Un asesinato ocurre en un municipio, pero el cuerpo aparece en otro. Una industria lanza gases contaminantes al aire, pero el viento los exparce a cuatro municipios vecinos. Cada mañana salen de sus casas miles de personas de un municipio “dormitorio” a la misma hora, saturando vialidades y transporte público rumbo a sus trabajos ubicados en otros municipios de la ciudad. La sequía deja colonias enteras sin agua potable durante semanas. Y todos los días, toneladas de basura recolectadas en la metrópoli terminan en el mismo municipio que carga con ese peso solitario.
Lo anterior no son exageraciones ni escenarios futuros: son realidades cotidianas en el área metropolitana de Monterrey. Problemas compartidos, pero pocas soluciones conjuntas.

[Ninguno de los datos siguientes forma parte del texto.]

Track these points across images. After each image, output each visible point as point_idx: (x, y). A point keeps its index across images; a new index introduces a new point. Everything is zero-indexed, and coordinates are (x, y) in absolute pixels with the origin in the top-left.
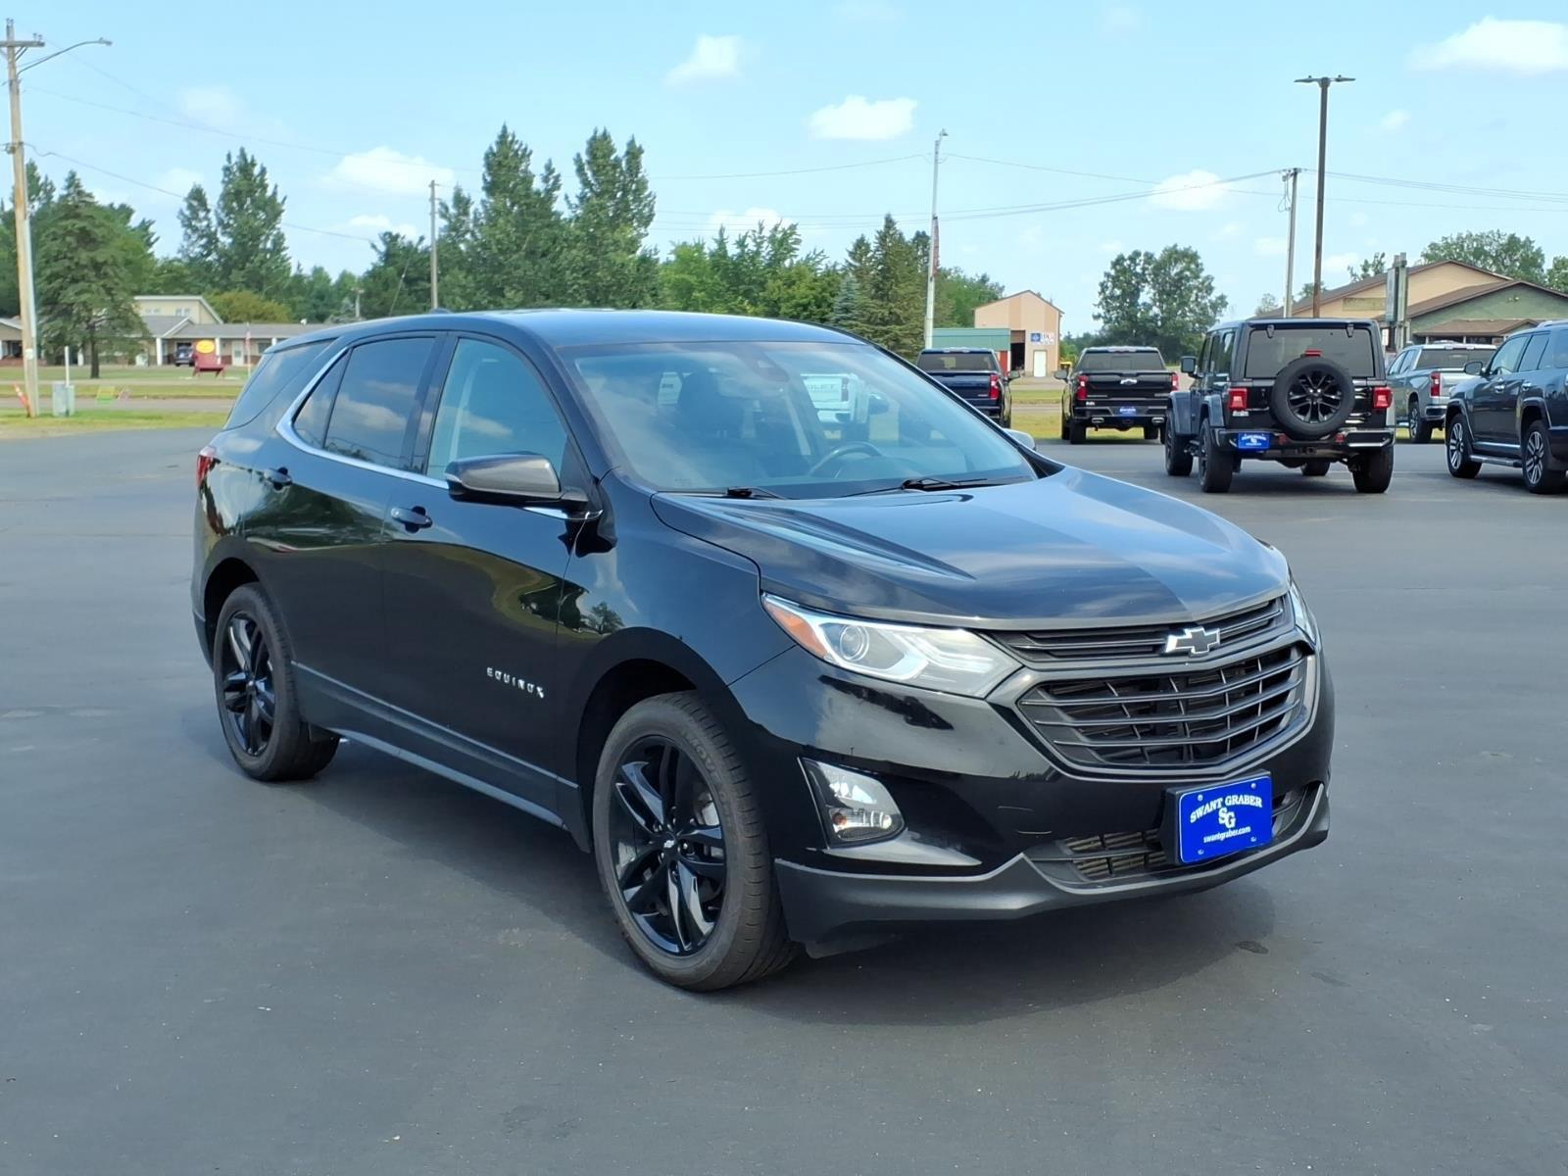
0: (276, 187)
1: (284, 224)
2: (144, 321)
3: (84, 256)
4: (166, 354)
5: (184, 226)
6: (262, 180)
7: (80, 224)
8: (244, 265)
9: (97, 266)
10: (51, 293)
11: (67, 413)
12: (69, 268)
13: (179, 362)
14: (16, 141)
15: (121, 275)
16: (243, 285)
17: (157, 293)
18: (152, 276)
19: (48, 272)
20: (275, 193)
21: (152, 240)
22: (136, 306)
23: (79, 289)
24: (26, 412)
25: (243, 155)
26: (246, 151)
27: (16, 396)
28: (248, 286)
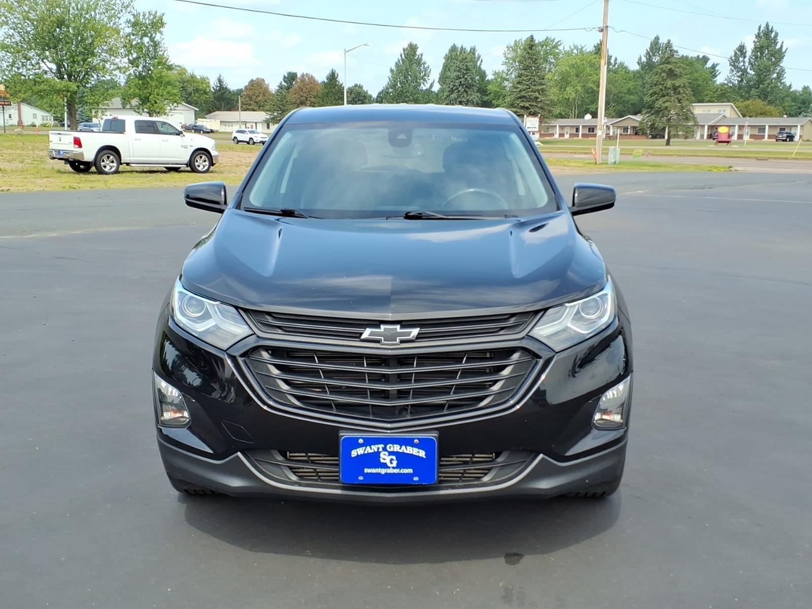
0: (783, 42)
1: (784, 63)
2: (696, 116)
3: (669, 83)
4: (709, 133)
5: (731, 65)
6: (775, 41)
7: (669, 66)
8: (759, 86)
9: (675, 88)
10: (651, 102)
11: (615, 163)
12: (661, 89)
13: (714, 137)
14: (605, 25)
15: (687, 92)
16: (757, 97)
17: (713, 102)
18: (711, 93)
19: (651, 91)
20: (782, 46)
21: (717, 74)
22: (693, 108)
23: (665, 100)
24: (594, 161)
25: (767, 25)
26: (769, 24)
27: (592, 153)
28: (759, 97)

Esto tiene una raíz muy concreta: una reforma constitucional con buenas intenciones, pero consecuencias no previstas. A finales de los años 90, México vivía una apertura democrática inédita tras décadas de dominio del PRI. Estados y municipios gobernados por la oposición exigían más autonomía frente al poder central. En respuesta, el presidente Ernesto Zedillo impulsó en 1999 la reforma al artículo 115 de la Constitución para fortalecer el federalismo y dar mayor poder a los gobiernos locales.
Gracias a esto, los municipios ganaron control sobre el desarrollo urbano: empezaron a formular sus propios planes, regular el uso del suelo, otorgar licencias, construir infraestructura. Fue un cambio profundo y necesario. Sin embargo, se ignoró un elemento clave: la coordinación. Aunque la Constitución abrió la posibilidad de que los municipios colaboraran entre sí y con los estados para planear el crecimiento metropolitano, eso nunca se volvió obligación ni prioridad. Así comenzó la era del “cada quien por su lado”, con consecuencias que aún padecemos.
Durante las primeras dos décadas del siglo XXI, Monterrey y su zona metropolitana crecieron como pocas regiones del país. En el año 2000, la ciudad tenía 3.4 millones de habitantes en 175 km². Para 2020, la población había aumentado en 1.9 millones, y la superficie urbana se extendió hasta 287 km². Es decir: la población creció 56%, pero la mancha urbana se expandió 64%.
Los municipios diseñaron sus planes sin mirar al vecino. Autorizaron fraccionamientos, construyeron puentes, vialidades, drenajes… sin pensar en cómo esos proyectos se conectarían con los del resto de la ciudad. Mientras tanto, el gobierno estatal ha tratado de parchar los problemas: atender crisis de agua, movilidad, infraestructura. Siempre a destiempo, siempre reactivamente. No se ha logrado una visión a futuro.
El resultado está a la vista: una movilidad colapsada, contaminación al alza y una calidad de vida en deterioro. La ciudad no creció, se desbordó.
En 2022, el gobernador Samuel García abrió un espacio para cambiar esta historia. Propuso una Ley de Coordinación Metropolitana y la creación de un Instituto Metropolitano de Planeación. El objetivo: alinear las políticas urbanas de los municipios que, juntos, forman esta gran ciudad que compartimos. El proceso ha estado lleno de tropiezos, peleas políticas y rezagos. Pero hoy parece haber una nueva oportunidad para retomarlo.
La tarea es titánica, cambiar el rumbo de una metrópoli desordenada requiere madurez política, visión compartida y el compromiso decidido de todos: gobierno estatal, municipios, Congreso, empresas, sociedad civil, universidades. Los frutos de este esfuerzo no los veremos mañana. Pero si no sembramos hoy, no habrá cosecha en el futuro.
Como escribió Rabindranath Tagore:
“El que planta árboles sabiendo que nunca se sentará a su sombra, al menos ha comenzado a comprender el significado de la vida.”
Las decisiones que tomen hoy nuestros líderes determinarán la vida de los niños y niñas cuando les toque a ellos ser adultos en unos 15 años. Es hora de coordinar, colaborar y planear con visión. Vamos tarde, pero aún podemos llegar.